US president Barack Obama, on the other hand, is putting his weight behind the Clean Energy Jobs and American Power Act (Boxer-Kerry bill), which passed through the House of Representatives in June by a tiny margin of 219-212. The bill was to enter the Senate in July but is facing heavy opposition by the oil industry, led by the American Petroleum Institute, whose intent is to bury the bill.

The EU, which is responsible for 14 per cent of the world’s emissions, thinks the answer lies not in pushing harder for member states to reach their reduction targets, but in throwing money at the problem.

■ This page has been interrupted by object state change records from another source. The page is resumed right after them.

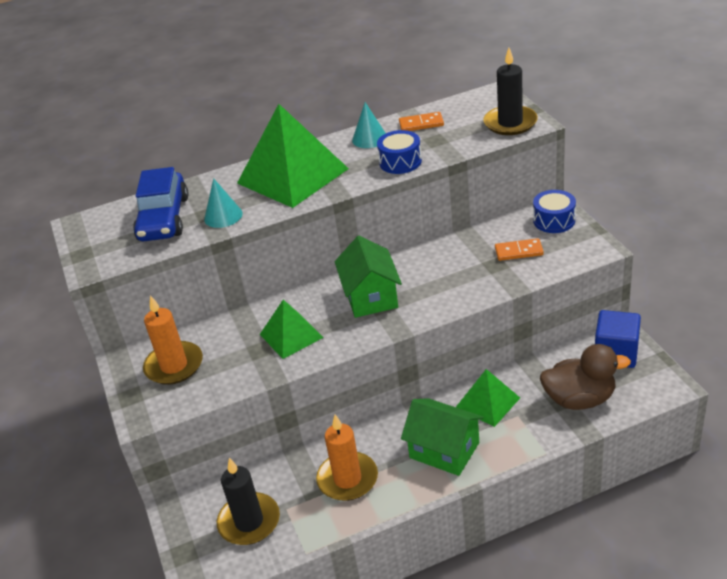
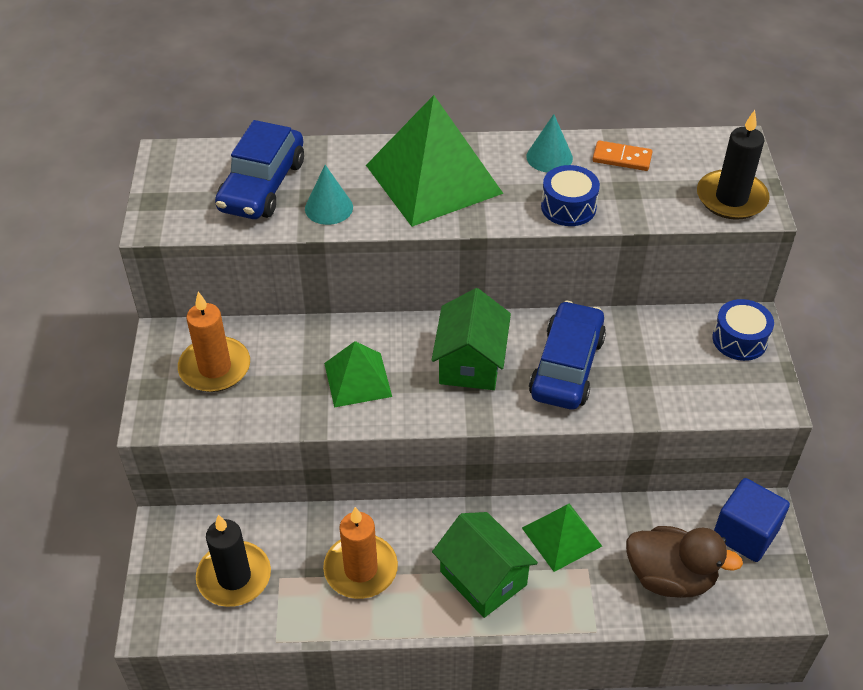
camera: 15 degrees right, 10 degrees up
orange domino [495,238,544,261] -> none
none -> blue car [529,301,606,410]

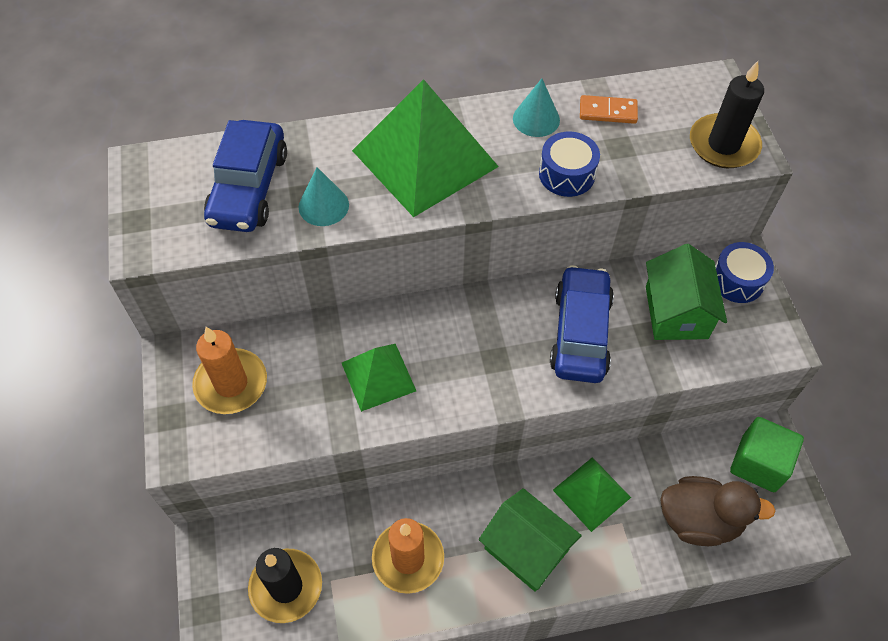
camera: 10 degrees left, 10 degrees up
green house [431,288,511,390] -> green house moved to [646,244,727,340]
blue cube [714,478,790,562] -> green cube [730,417,804,492]

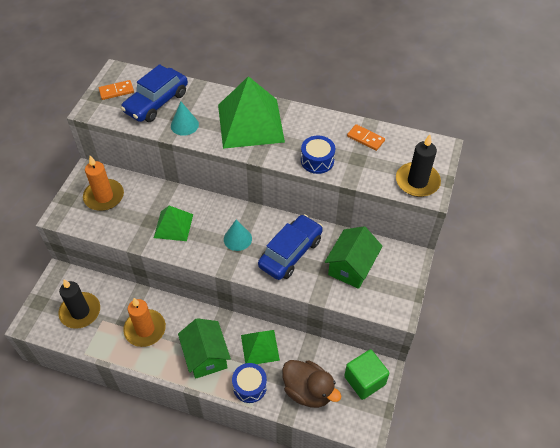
camera: 30 degrees right, 5 degrees down
turquoise cone [513,78,560,137] -> turquoise cone moved to [224,220,252,251]
blue drum [715,242,774,303] -> blue drum moved to [232,363,267,403]
none -> orange domino [99,80,134,100]

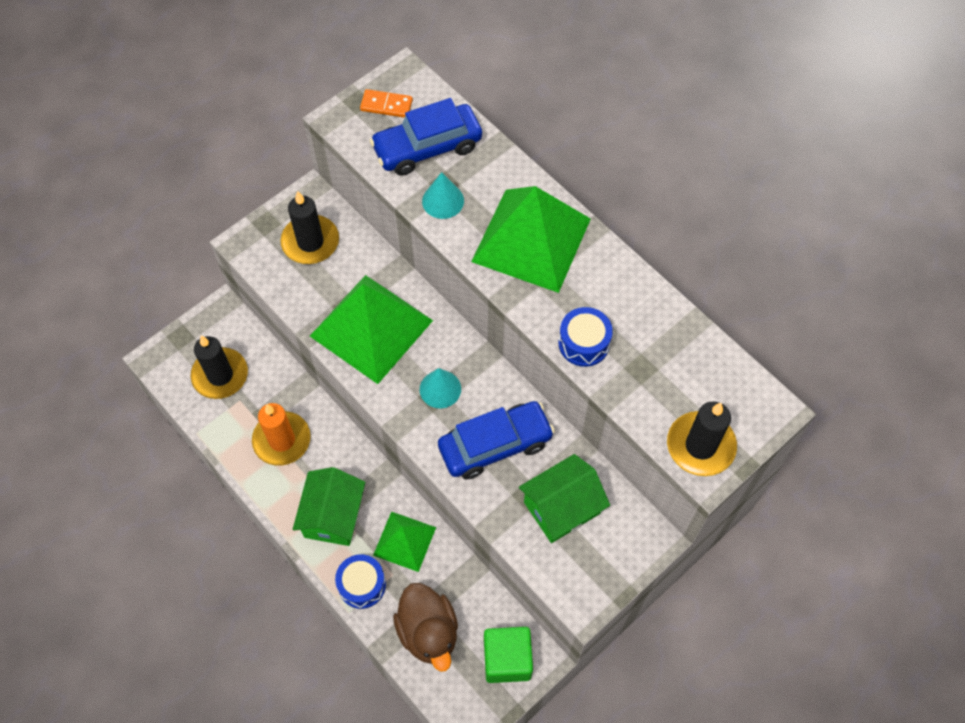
camera: 30 degrees right, 10 degrees up
orange candle [83,156,124,211] -> black candle [280,191,339,264]
green pyramid [154,206,193,241] -> green pyramid [310,275,433,384], size x1.81
orange domino [347,124,385,151] -> none

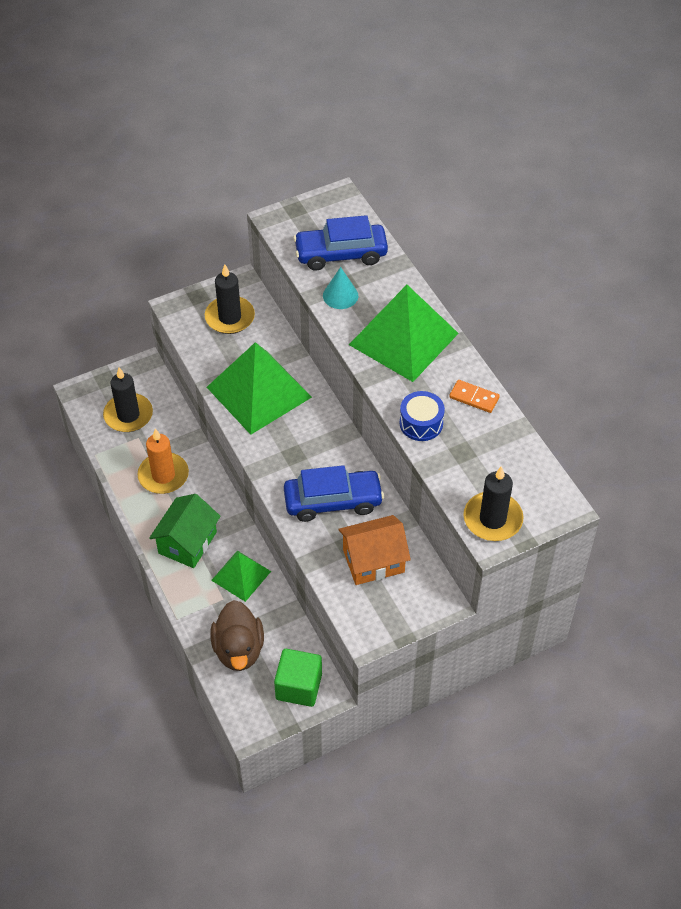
camera: 15 degrees right, 10 degrees down
blue drum [335,554,386,609] -> none
orange domino [360,89,413,118] -> orange domino moved to [449,380,500,413]
turquoise cone [420,368,461,408] -> none
green house [519,454,610,543] -> orange house [338,515,411,585]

The EU summit has agreed to pay 7 billion euro a year for three years to developing nations as part of a global climate deal – but the contributions are voluntary, meaning that they may not be made at all.

Gordon Brown, trying to paint himself as a climate champion, said Europe is leading the way in “making these bold proposals”. But, as many nations devastated by natural disasters discovered, aid pledges are one thing, actually getting the money is quite another matter. And during an economic downturn, where will the money come from?

Brown’s government had the opportunity to show its commitment to shifting to a renewable energy source when the owners of the Vestas factory, the only one in the UK producing wind turbine blades, threatened to shut it down. The 600 workers facing redundancy led a militant fightback, occupying the factory not just for their jobs but for the environment. When faced with the workers’ demand for nationalisation, Energy and Climate Secretary Ed Miliband just said “no”.

The need for a plan

Needless to say, the 7 billion euro promised to combat climate change is a paltry sum compared to the £1.3 trillion that Brown threw down the black hole of the bank bailouts. But throwing money at the problem isn’t going to work. What is needed is conscious restructuring – a planned shift away from carbon-intensive production and transport to a low-carbon society. This has to be done on an international scale with a level of political commitment that is completely lacking today.

Even the Committee on Climate Change, led by Lord Adair Turner, who is also chair of the Financial Services Authority, agrees this will not happen without a major change in policies – “which must entail a switch away from reliance on market forces to encourage investment in low-carbon technology”.

There are organisations that argue that the global recession provides an opportunity to curb climate change and build a low-carbon future. The International Energy Agency (IEA) calculates that global greenhouse gas emissions will fall by 3 per cent this year – an increase on previous estimates.

During a recession, production levels – and therefore emissions – drop as factories shut down, trade drops and shipping decreases. But the recession also has a massive impact on the quality of people’s lives as they are thrown on the dole and forced into poverty.

That’s what so crucial about the socialist answer. There is after all a simple reason for two decades of climate talk failure: the near-universal refusal of world governments to do anything that might undermine the profits and vested interests of big capital.

And that’s why socialists want to take profit out of the equation by fighting for the nationalisation of these corporate giants under workers control and taxing the rich to fund a massive expansion in renewable energy. But until we’ve got rid of the profit system once and for all, we will never be realise sustainable and equitable development – we need socialist, democratic planning to guarantee the lives of future generations.